Pragya Thakur, the saffron-clad BJP MP from Bhopal, is back in the limelight following her nomination to the parliamentary consultative committee on defence. The Congress has termed it an insult “to our nation’s defence forces, to our nation’s esteemed parliamentarians and to every Indian”. The Opposition contends that Thakur is a dismal choice for the defence panel since she faces trial in the 2008 Malegaon blasts case, in which six people were killed. The ruling party is yet to respond to the criticism.
However, the controversy has drawn attention yet again to the action the BJP promised to take against her — and did not take — following her deeply offensive remarks in support of Nathuram Godse, the assassin of Mahatma Gandhi. Campaigning in Bhopal during the general election earlier this year, Thakur had said that “Nathuram Godse was a patriot, is a patriot, and will remain a patriot. those who call him a terrorist should look within. they will get a reply in this election”. She found support from at least two BJP MPs from Karnataka, Union minister Anantkumar Hegde and Nalin Kumar Kateel. Following widespread outrage, the party made her withdraw the statement and apologise. BJP president Amit Shah said he had initiated disciplinary action, and Prime Minister Narendra Modi stated that he would not be able to forgive Thakur for her remarks insulting Gandhi. Of course, the promised disciplinary action never happened. But Thakur went on to call Jawaharlal Nehru a “criminal” and attributed the death of decorated police officer Hemant Karkare during the 26/11 terror strike to her “curse”.

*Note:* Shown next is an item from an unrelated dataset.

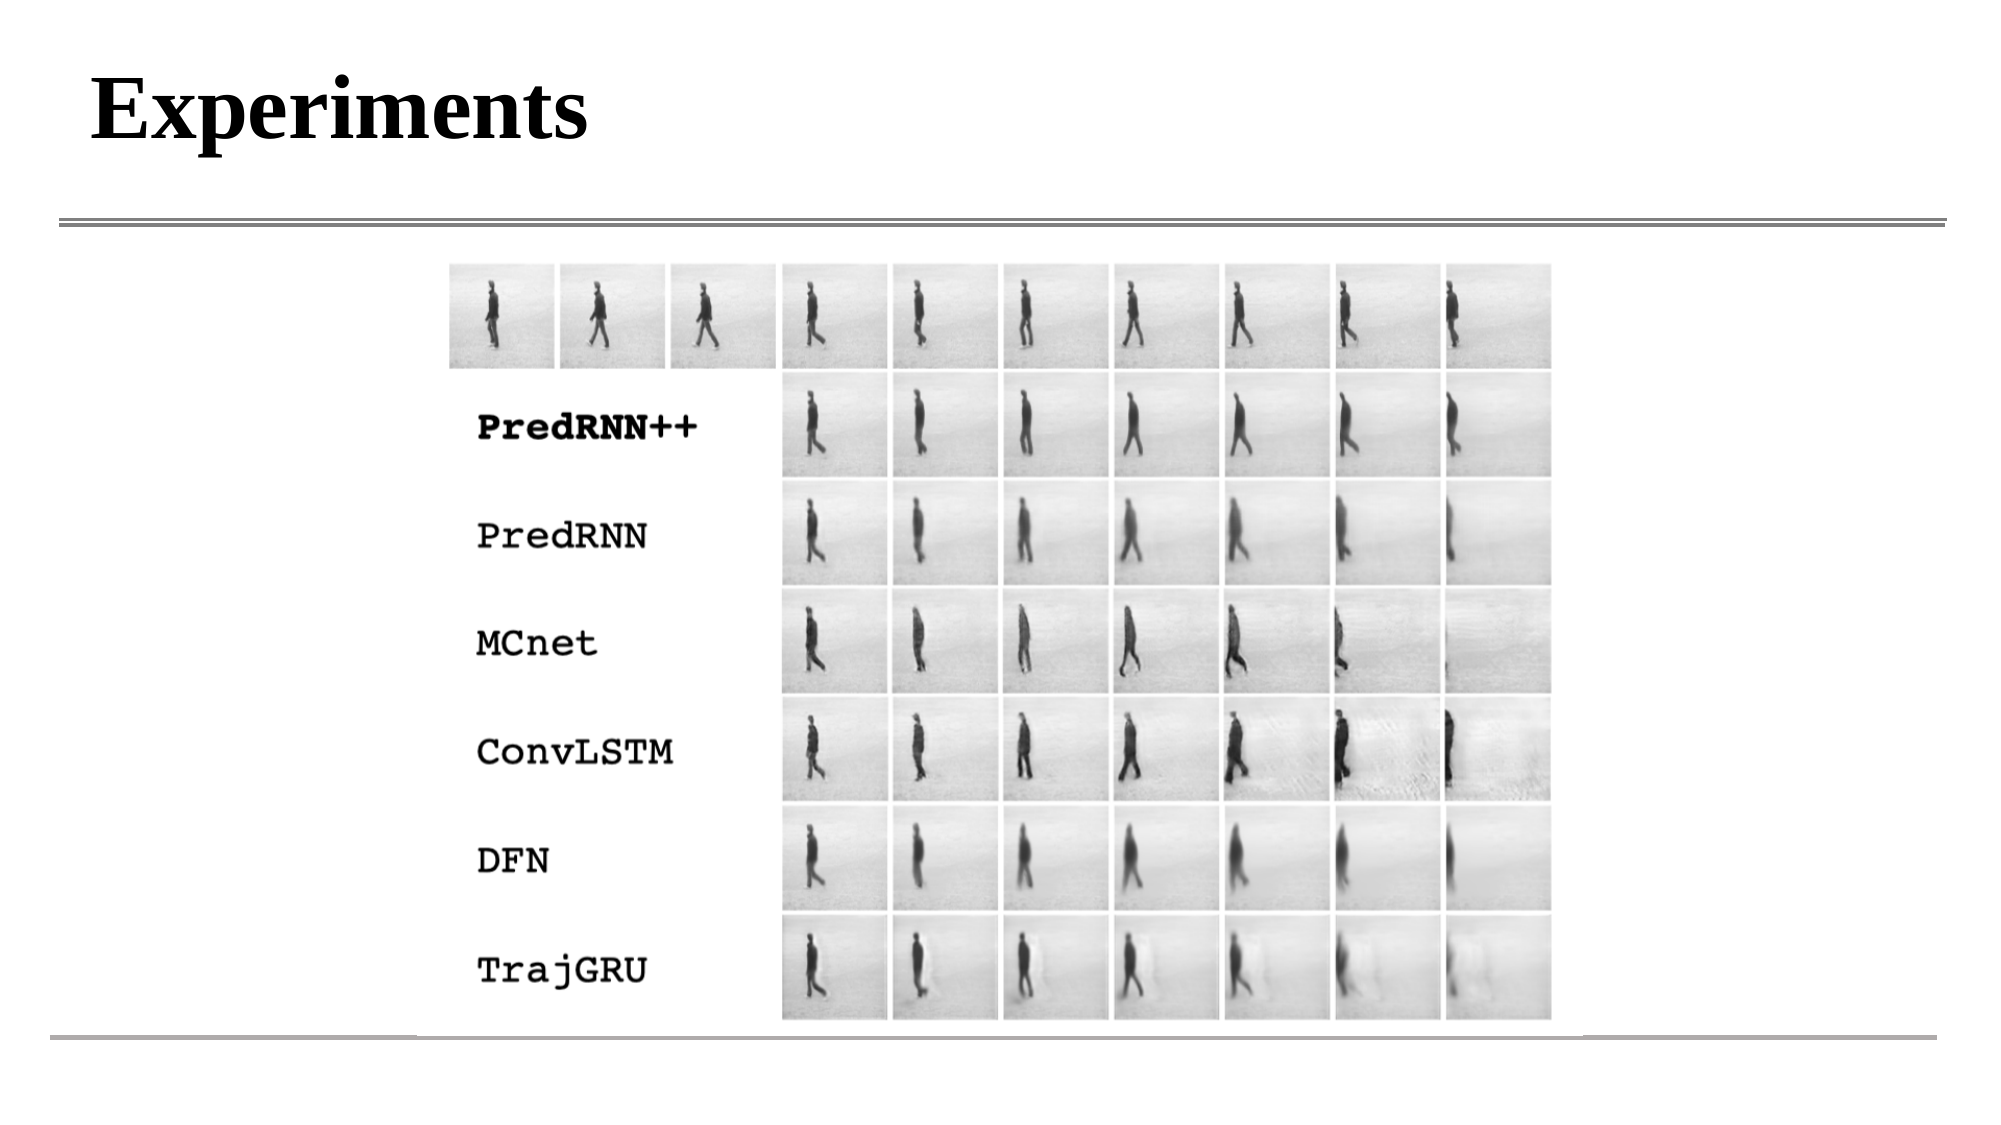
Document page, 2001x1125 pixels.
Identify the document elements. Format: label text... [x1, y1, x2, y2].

picture [417, 249, 1583, 1036]
title Experiments [75, 8, 1863, 211]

Members of Parliament are nominated by the ministry of parliamentary affairs to consultative panels, which, unlike standing committees, have a minimal role in influencing policies, on the recommendation of their respective parties. All legislators are likely to make it to some parliamentary panel or the other on the basis of being an MP, and as per their preference. In the case of Thakur, however, the BJP seems caught in a predicament of its own making. It first offered a ticket to Parliament to a person who stands accused of a grave crime and who has, at the very least, shown no respect for the democratic process. And then it has done nothing to follow up on its own top leaders’ public criticism of Thakur. The presence of Pragya Thakur MP in Parliament, and now on a parliamentary panel, can be seen as a reproach to a party that has sworn to uphold the Constitution, in letter and in spirit.